Dr. Christopher Swartz – Faculty of Engineering
Christopher Swartz

Dr. Christopher Swartz


Operations optimization, integration of design and control, mathematical modeling, scheduling and supply chain optimization.

Areas of Specialization

Current status

  • Accepting graduate students

  • Professor

    Chemical Engineering


Research Interests

Current trends of competition in an increasingly global market place, rising costs, and tightening environmental constraints make it increasingly important for process plants to be operated efficiently and in an environmentally responsible manner in order to remain competitive. This includes operation of individual process units, process plants, as well as the supply chains of which they are part. Mathematical optimization provides a tool for addressing this – as the basis of both decision-support and model-based control systems, and for optimal process design.  

My research focus is on applied optimization and automation of process systems, with the goal of developing mathematical formulations and solutions to improve the economics of operations, subject to prevailing operational, safety and environmental constraints.  Key research thrusts are described below.

• **Information**

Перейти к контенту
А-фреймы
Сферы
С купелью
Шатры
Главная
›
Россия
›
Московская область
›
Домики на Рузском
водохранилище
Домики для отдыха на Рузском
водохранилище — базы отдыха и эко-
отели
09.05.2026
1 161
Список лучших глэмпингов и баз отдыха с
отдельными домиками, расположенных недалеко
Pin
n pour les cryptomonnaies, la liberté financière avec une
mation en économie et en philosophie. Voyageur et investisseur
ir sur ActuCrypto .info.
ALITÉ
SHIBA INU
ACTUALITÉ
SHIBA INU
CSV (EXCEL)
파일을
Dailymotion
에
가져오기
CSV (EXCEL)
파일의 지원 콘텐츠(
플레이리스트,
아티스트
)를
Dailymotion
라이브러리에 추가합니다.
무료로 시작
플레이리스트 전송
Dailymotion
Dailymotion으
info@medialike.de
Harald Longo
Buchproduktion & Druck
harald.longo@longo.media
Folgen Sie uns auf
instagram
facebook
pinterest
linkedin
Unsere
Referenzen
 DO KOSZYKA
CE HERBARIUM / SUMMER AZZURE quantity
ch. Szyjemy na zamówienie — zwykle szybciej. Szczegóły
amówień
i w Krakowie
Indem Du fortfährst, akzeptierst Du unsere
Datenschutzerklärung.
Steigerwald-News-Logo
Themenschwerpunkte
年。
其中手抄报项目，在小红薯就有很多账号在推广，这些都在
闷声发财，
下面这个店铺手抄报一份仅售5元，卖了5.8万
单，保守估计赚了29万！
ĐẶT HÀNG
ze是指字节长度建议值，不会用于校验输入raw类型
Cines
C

• **What this exercise asks**
**a)** For each statement, answer yes or no according to the faculty profile, and quote the words of the profile that settle it. (i) Swartz is accepting graduate students. (ii) Swartz is listed under Mechanical Engineering. (iii) Swartz's research aims to improve the economics of operations.
**b)** Write out everything in the faculty profile from "Current status" down to "optimal process design.", copying it word for word.

• **Expected responses**
**a)**
(i) Yes: "Accepting graduate students"
(ii) No: "Chemical Engineering"
(iii) Yes: "with the goal of developing mathematical formulations and solutions to improve the economics of operations"

**b)**
Current status

  • Accepting graduate students

  • Professor

    Chemical Engineering


Research Interests

Current trends of competition in an increasingly global market place, rising costs, and tightening environmental constraints make it increasingly important for process plants to be operated efficiently and in an environmentally responsible manner in order to remain competitive. This includes operation of individual process units, process plants, as well as the supply chains of which they are part. Mathematical optimization provides a tool for addressing this – as the basis of both decision-support and model-based control systems, and for optimal process design.